[Start of PAGE EXTRACT]

Section 2. Vesting and Forfeiture .
(a) Based on Continued Employment . The Associate’s RSUs shall vest in three equal installments on the first, second and third anniversaries of the Grant Date, subject to the Associate’s continued employment with the Company or any Subsidiary through the applicable vesting date.
(b) Discretionary Acceleration . The Administrator, in its sole discretion, may accelerate the vesting of all or a portion of the RSUs at any time and from time to time.
(c) Effect of Termination of Employment . Upon termination of the Associate’s employment with the Company and its Subsidiaries for any reason (whether initiated by the Company or by the Associate), any unvested RSUs shall be forfeited, provided that if the Associate’s employment is terminated by reason of the Associate’s death or Disability (such termination, a “ Special Termination ”), the Associate’s RSUs shall vest as to the number of RSUs that would have vested on the next anniversary of the Grant Date (assuming the Associate’s employment had continued through such anniversary) multiplied by a fraction, the numerator of which is the number of days elapsed since ( x ) the Grant Date, if the Special Termination occurs on or prior to the first anniversary of the Grant Date, or ( y ) the most recent prior anniversary of the Grant Date, if the Special Termination occurs after the first anniversary of the Grant Date, and the denominator of which is 365.

[End of PAGE EXTRACT]
[Start of ENTRIES SHOWN]

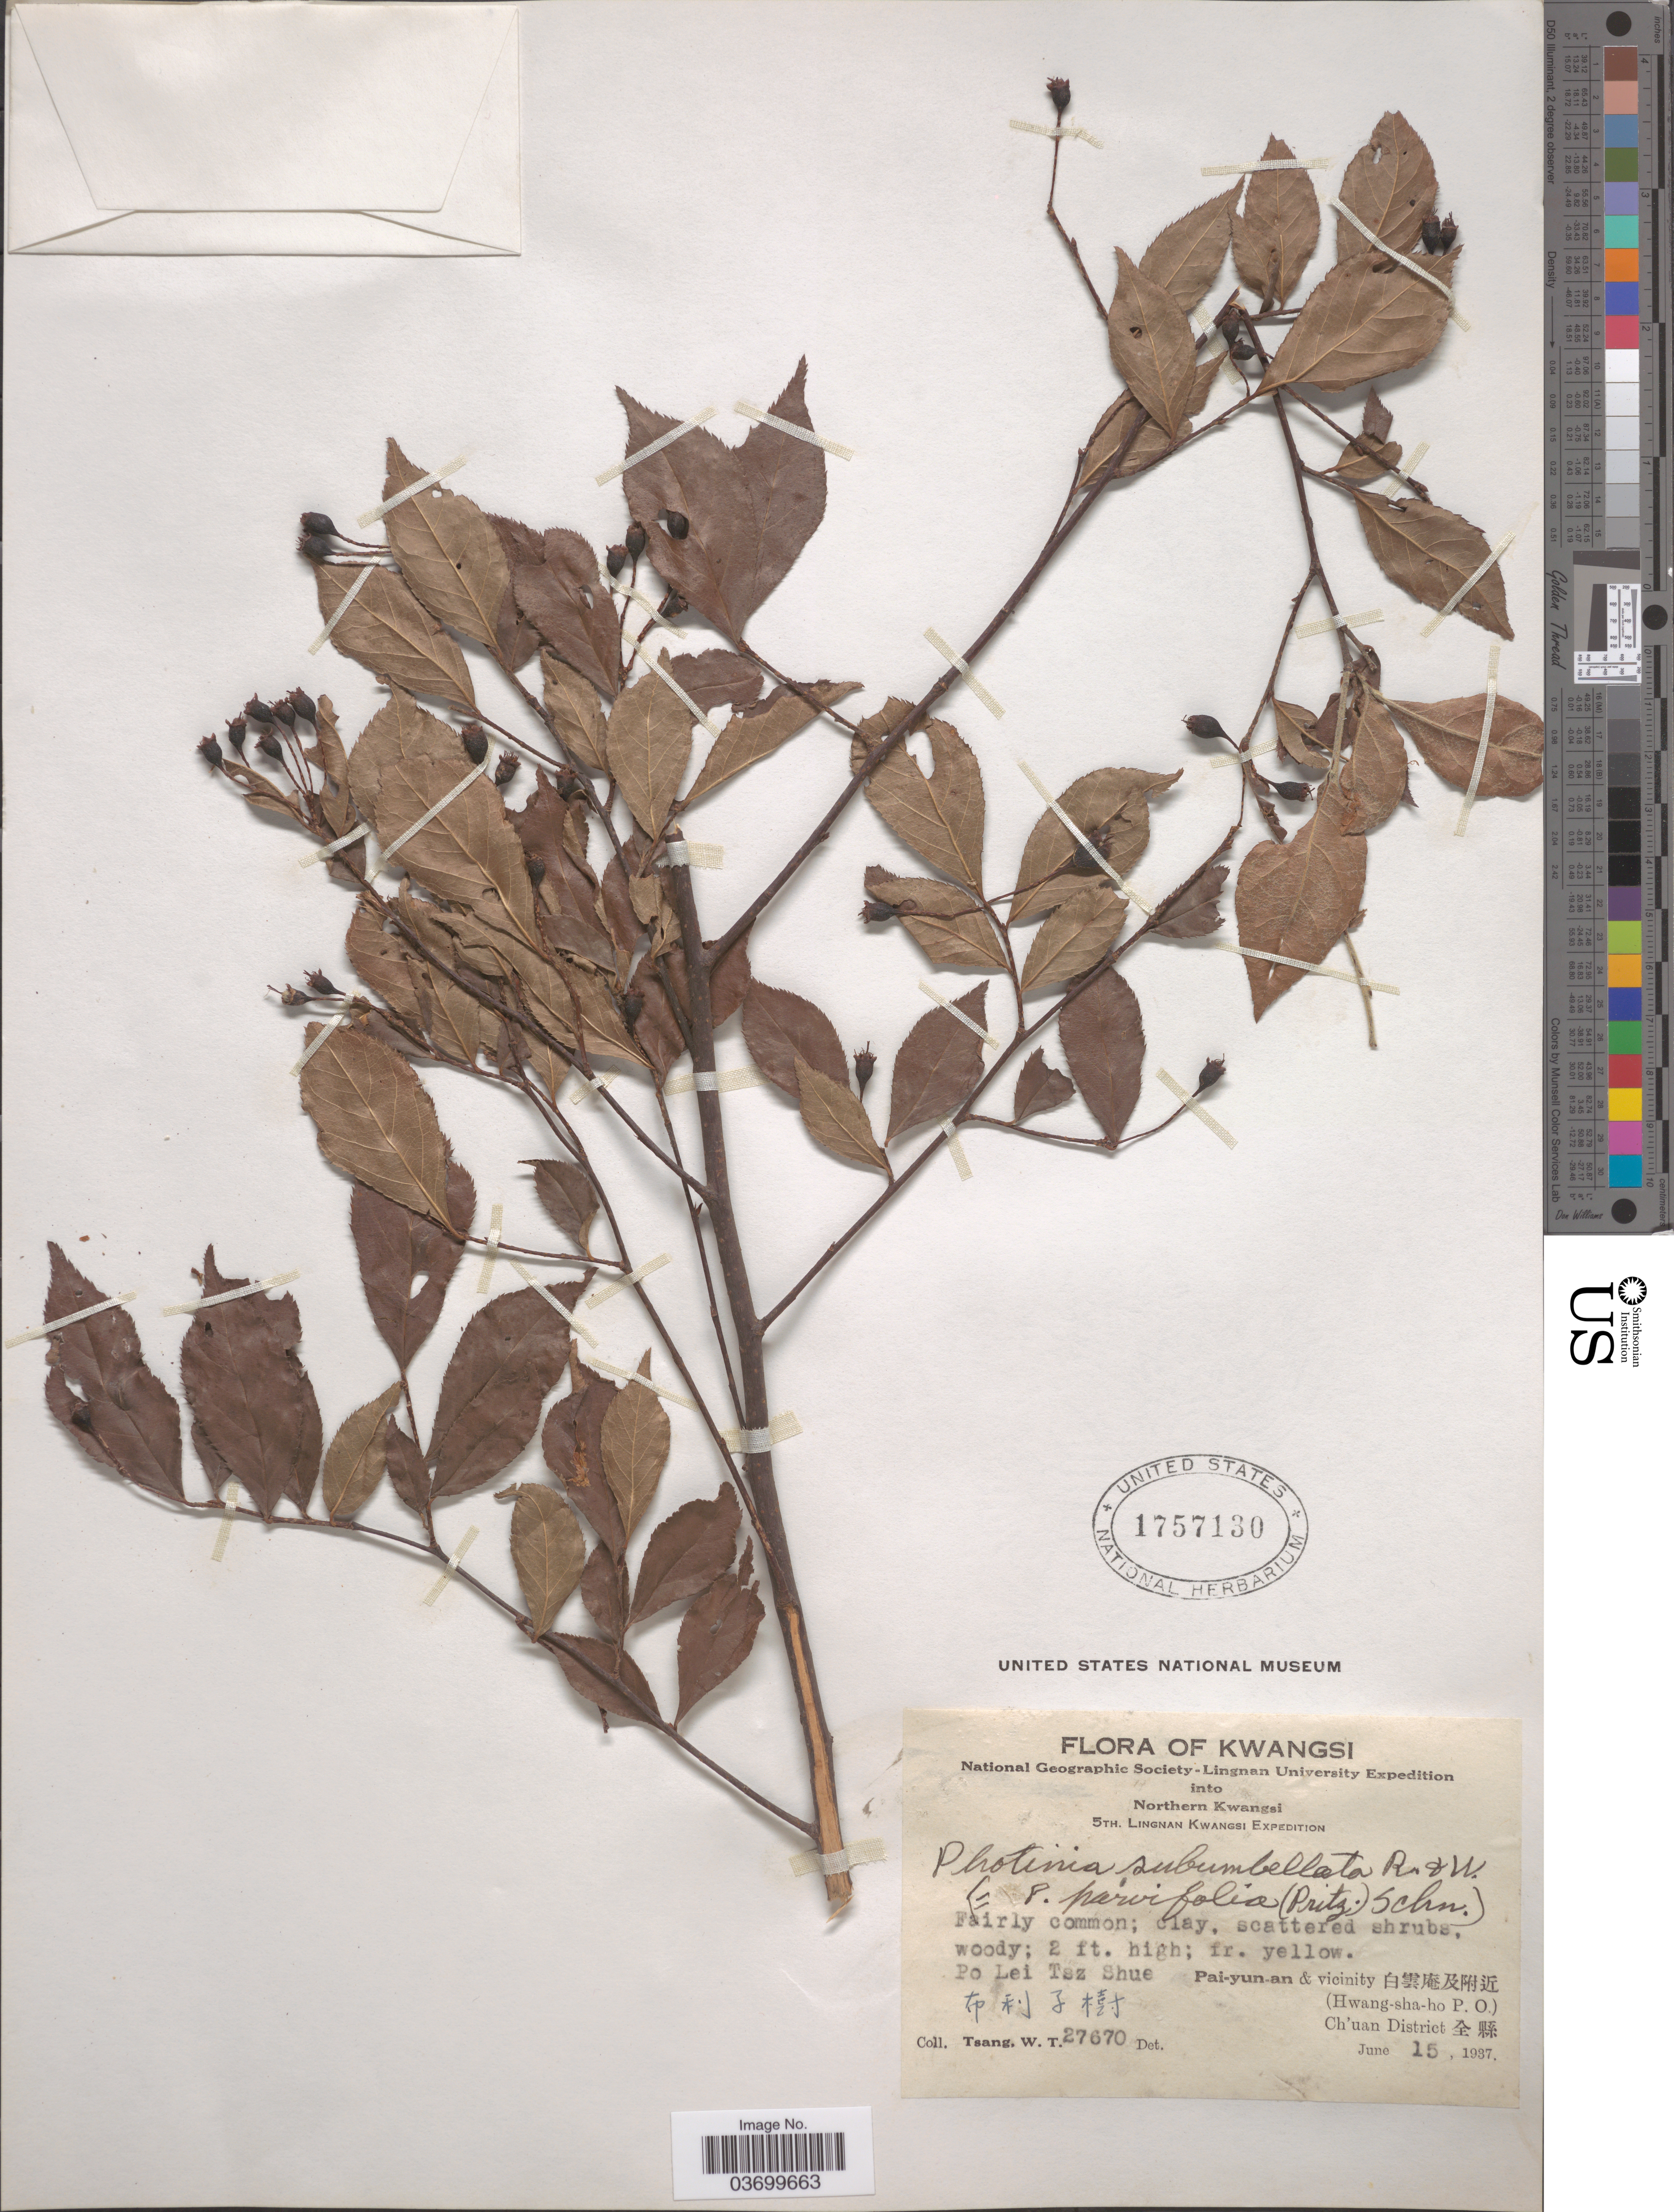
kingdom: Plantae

[End of ENTRIES SHOWN]
[Start of ENTRIES SHOWN]

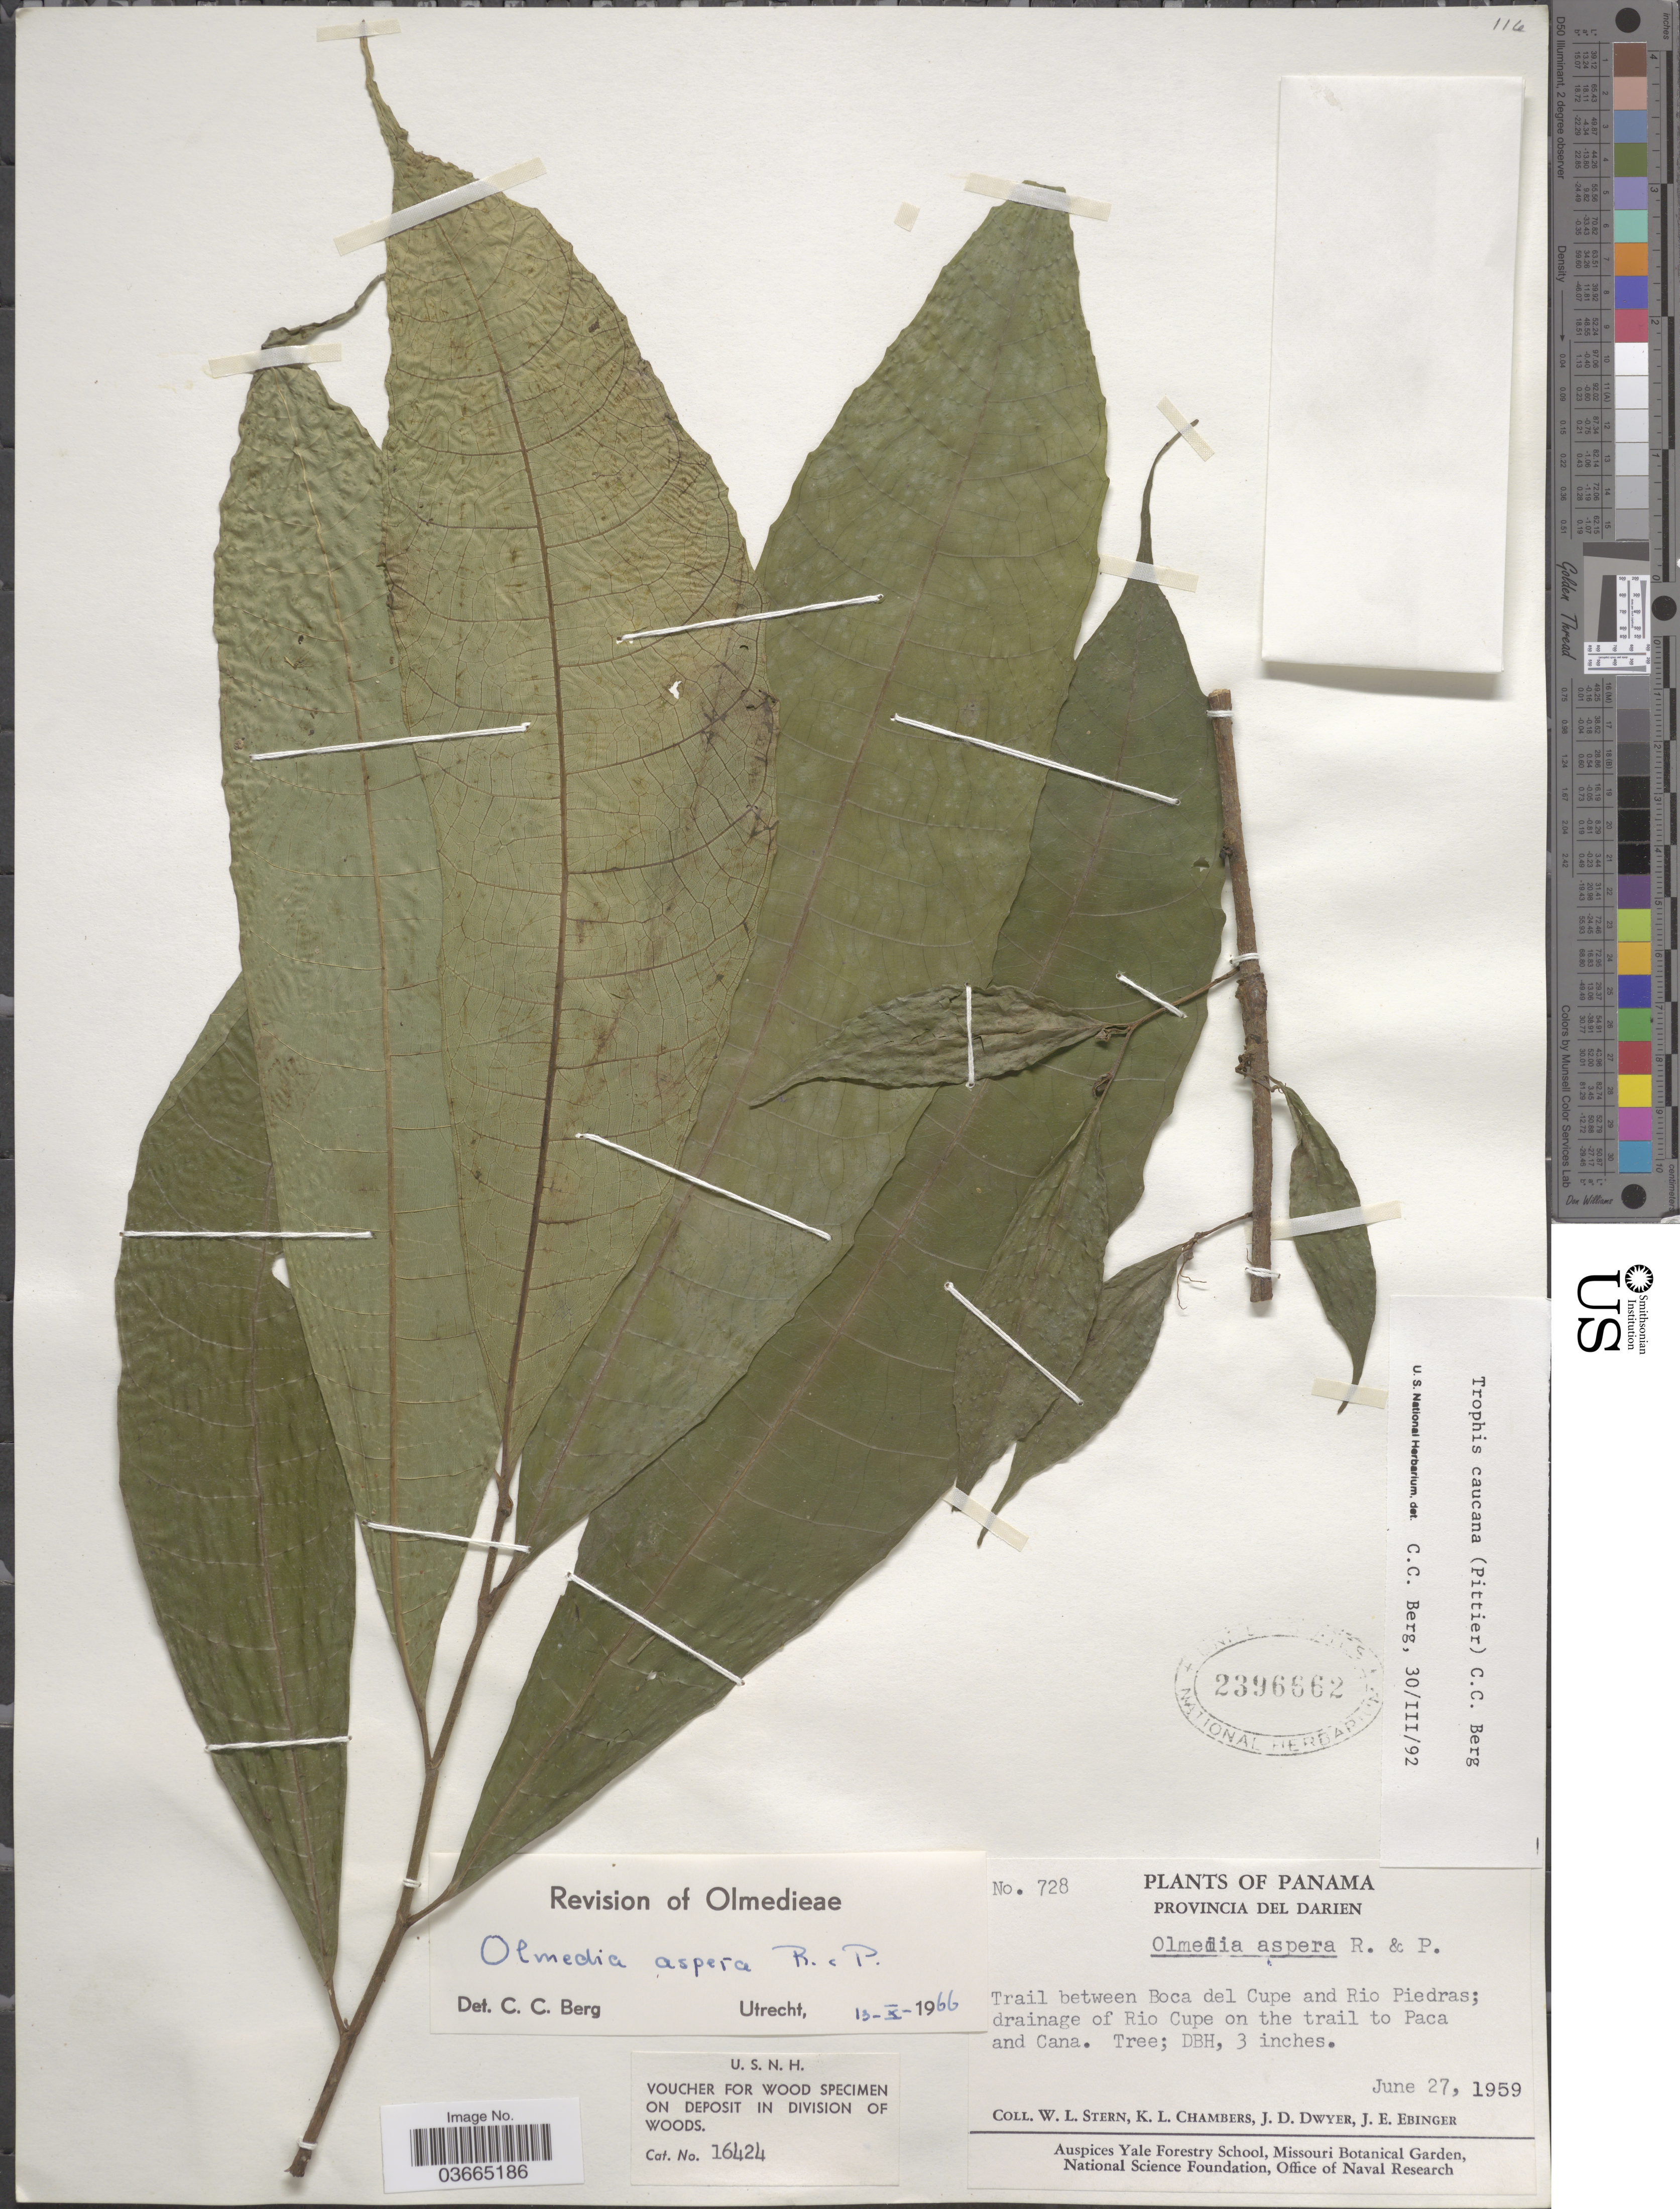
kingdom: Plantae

[End of ENTRIES SHOWN]

#### OBJECTIVE A:
In the vesting section, write out the text from "(b) Discretionary Acceleration" to "time to time.", substituting "Committee" for "Administrator".
#### OBJECTIVE B:
Using only the vesting section, answer yes or no to each statement below and quote the words that decide it: (i) The RSUs vest in three equal installments. (ii) Unvested RSUs are kept by the Associate when employment ends for any reason. (iii) The denominator of the fraction used after a Special Termination is 365.
#### OBJECTIVE C:
List every subsection heading in the vesting section.

#### CORRECT ANSWER A:
(b) Discretionary Acceleration . The Committee, in its sole discretion, may accelerate the vesting of all or a portion of the RSUs at any time and from time to time.

#### CORRECT ANSWER B:
(i) Yes: "shall vest in three equal installments on the first, second and third anniversaries of the Grant Date"
(ii) No: "any unvested RSUs shall be forfeited"
(iii) Yes: "the denominator of which is 365"

#### CORRECT ANSWER C:
Based on Continued Employment
Discretionary Acceleration
Effect of Termination of Employment